§ Document text
-- Opening Marker --

Carps have specific hydrological requirements for spawning. Water temperatures must exceed 18°C, with spawning most effective between 21 and 24°C. Spawning is triggered by the rising water temperatures and increases in flow that occur during the late spring. Adults spawn in the open water and eggs and larvae drift downstream. Larval fish float until they have developed in size and are capable of moving into nursery habitats along the river's edge. These nursery habitats include floodplain lakes and seasonal wetlands that are hydrologically connected to the Yangtze, including Dongting Lake and Poyang Lake (Zhang et al., 2000; Chen et al., 2009). This period of development generally requires at least 100 km of river distance with flowing water because the eggs can sink if flow velocity is below 0.2 m/s.

-- Closing Marker --

(Collected data)
-- Opening Marker --

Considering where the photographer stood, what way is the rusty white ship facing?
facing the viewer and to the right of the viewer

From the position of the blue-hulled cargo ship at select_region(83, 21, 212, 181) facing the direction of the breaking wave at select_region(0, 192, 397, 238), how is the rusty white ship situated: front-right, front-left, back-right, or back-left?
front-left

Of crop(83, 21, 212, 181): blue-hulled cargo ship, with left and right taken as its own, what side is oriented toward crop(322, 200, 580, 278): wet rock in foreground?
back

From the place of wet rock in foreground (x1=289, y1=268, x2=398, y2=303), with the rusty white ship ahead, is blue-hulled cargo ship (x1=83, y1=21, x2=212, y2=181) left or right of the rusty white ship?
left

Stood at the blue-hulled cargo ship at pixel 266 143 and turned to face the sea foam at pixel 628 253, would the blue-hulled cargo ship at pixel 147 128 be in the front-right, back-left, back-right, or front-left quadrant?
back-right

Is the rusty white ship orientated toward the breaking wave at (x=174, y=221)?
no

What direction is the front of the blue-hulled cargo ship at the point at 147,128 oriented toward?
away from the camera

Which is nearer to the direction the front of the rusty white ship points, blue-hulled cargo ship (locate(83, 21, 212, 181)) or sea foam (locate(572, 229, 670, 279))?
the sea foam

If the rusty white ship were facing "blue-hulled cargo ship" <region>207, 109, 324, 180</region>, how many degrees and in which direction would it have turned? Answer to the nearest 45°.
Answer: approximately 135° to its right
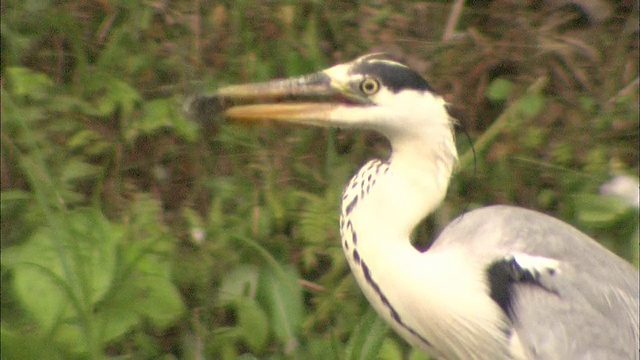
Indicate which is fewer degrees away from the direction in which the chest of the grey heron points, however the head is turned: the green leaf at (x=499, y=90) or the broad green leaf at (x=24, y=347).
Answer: the broad green leaf

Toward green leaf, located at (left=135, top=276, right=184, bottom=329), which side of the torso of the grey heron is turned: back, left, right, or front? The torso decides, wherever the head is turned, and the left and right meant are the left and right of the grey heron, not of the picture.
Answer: front

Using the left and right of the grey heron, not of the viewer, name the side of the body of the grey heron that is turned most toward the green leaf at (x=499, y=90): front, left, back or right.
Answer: right

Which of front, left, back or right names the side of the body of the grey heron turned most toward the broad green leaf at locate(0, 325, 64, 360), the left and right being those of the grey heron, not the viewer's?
front

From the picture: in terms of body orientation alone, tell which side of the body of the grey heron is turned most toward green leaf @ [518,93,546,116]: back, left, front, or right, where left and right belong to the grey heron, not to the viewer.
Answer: right

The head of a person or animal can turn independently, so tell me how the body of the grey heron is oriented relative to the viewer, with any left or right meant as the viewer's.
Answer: facing to the left of the viewer

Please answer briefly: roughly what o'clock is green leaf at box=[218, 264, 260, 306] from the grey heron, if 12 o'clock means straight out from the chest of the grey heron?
The green leaf is roughly at 1 o'clock from the grey heron.

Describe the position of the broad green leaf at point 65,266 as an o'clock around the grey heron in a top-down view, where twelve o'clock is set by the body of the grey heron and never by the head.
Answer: The broad green leaf is roughly at 12 o'clock from the grey heron.

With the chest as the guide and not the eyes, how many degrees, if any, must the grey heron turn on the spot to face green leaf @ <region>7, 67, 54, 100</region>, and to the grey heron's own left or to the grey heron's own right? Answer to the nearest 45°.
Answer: approximately 45° to the grey heron's own right
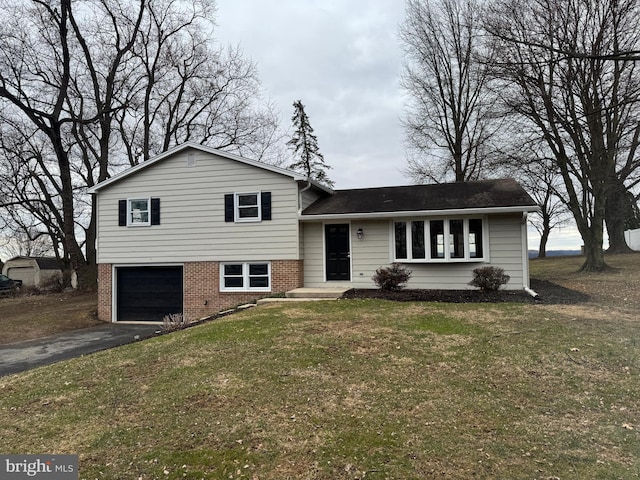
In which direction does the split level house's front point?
toward the camera

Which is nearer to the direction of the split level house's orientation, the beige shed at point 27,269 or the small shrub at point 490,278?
the small shrub

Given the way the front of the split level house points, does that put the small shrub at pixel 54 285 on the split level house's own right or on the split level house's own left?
on the split level house's own right

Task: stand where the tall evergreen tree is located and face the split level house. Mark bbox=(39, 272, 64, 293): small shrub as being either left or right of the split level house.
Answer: right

-- Closing Marker --

§ What to do
According to the passage on carp spawning, below what flow velocity can the eggs sink?

§ Solution
Below 0.2 m/s.